By 8:00 I have baked the ham and made a fresh vinaigrette; hand-sliced eight cucumbers and made a casserole, humming a little tune as I shredded the cheddar and drained off the pasta. I've even packed up portions of this feast for various family members to enjoy as lunches during the workweek.

Additionally I have warmed a quiche, made a strawberry compote and brewed a special latte, all for our 86-year-old uncle who has asked me to come for him early, so we can secure a pew in church far enough forward to smell those gorgeous lilies.

And in my mind anyway, all goes according to plan.

By 8:45 Uncle Ed and I have my car nosed right up against the church's big side door. Once inside, I have smiled the whole time--through the gladsome trumpets and handbells, the gravely joyous sermon, the wiggle of Time for the Young.

Even after I have dropped Uncle Ed for his nap I am still smiling broadly.

Still smilin' like a fool when I walk in my own back door, to find that the rest of my family has beaten me home and are laughing it up in the same kitchen in which, before they ascended into this early adulthood, I have fed them every day of their smarty-pants lives.

"Ha, ha check it out," one of them is saying. "I get over here this morning to drive to church with Dad and here he is washing the dishes WITH A SIX-INCH FLAME SHOOTING UP FROM ONE OF THE BURNERS BEHIND HIM! He hasn't even noticed!"

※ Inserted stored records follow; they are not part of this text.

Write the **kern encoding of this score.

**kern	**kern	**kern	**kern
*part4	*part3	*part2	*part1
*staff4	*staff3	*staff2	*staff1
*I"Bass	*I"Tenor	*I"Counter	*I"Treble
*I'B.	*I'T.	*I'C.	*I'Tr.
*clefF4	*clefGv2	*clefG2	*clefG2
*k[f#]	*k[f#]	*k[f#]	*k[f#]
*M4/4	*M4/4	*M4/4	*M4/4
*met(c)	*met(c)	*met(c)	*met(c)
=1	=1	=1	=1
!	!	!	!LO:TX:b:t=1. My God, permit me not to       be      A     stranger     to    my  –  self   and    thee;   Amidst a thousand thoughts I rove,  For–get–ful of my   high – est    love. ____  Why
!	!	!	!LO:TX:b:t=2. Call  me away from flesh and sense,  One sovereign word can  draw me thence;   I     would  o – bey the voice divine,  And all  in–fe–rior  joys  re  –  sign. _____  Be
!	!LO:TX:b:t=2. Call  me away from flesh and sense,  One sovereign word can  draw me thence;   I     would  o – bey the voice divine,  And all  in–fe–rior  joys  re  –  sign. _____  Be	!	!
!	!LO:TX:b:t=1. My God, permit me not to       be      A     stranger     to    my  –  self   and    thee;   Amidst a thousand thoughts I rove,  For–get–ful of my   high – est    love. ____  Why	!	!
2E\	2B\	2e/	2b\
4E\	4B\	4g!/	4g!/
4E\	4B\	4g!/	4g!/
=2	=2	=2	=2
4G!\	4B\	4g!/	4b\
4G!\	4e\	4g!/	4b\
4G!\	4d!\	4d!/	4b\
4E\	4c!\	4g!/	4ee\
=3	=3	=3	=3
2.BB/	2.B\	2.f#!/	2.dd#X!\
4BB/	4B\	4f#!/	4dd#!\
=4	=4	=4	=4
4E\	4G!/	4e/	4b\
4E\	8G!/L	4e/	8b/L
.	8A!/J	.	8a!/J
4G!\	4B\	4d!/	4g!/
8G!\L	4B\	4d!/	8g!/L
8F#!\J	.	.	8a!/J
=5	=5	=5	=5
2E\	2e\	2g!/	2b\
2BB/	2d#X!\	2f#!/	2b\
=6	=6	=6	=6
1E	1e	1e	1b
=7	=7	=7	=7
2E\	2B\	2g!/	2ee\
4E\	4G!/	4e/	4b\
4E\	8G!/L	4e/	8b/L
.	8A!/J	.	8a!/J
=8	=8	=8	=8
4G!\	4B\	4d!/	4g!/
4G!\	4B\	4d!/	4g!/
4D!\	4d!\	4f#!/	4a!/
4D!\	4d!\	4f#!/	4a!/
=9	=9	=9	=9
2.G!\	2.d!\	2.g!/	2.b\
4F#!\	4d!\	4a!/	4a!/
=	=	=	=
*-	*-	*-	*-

"Hey that was Mum's doing, not mine. "I wasn't cooking today," the man says, "but get this: I'm walking into church and I pass Mum's car and it's WIDE OPEN! She just left it like that with the whole back door just yawning open!"

"Hmmm" goes one of our kids, all fakely serious. "Maybe what you guys need is a helper monkey."

"What are helper monkeys?"

"Actual little monkeys that paraplegics can get. They have these little hands, so they can do all kinds of things."

"Like shut the car door," says one of the people I gave birth to, between swallows.

"Like turn off the gas," says another, still chewing.

"Like dial 911," says a third, as they laugh heartily and help themselves to seconds.

"Actually," adds one, "I think Mum already HAS a helper monkey, in Dad."

"Let's get him a little outfit," says another.

"I've been sayin' it for years: all I need is the cap," their dad then says, and brings the house down.

And how do I react to all this? I who began this day with such positive zest? Do I scowl darkly? Resort to sarcasm?

No ma'am, I just smile a secret smile. Then I picture that pretty Easter ham the way it looked when, hot and greasy, at 8 a.m. it leaped naked from its pan and shot across the kitchen floor.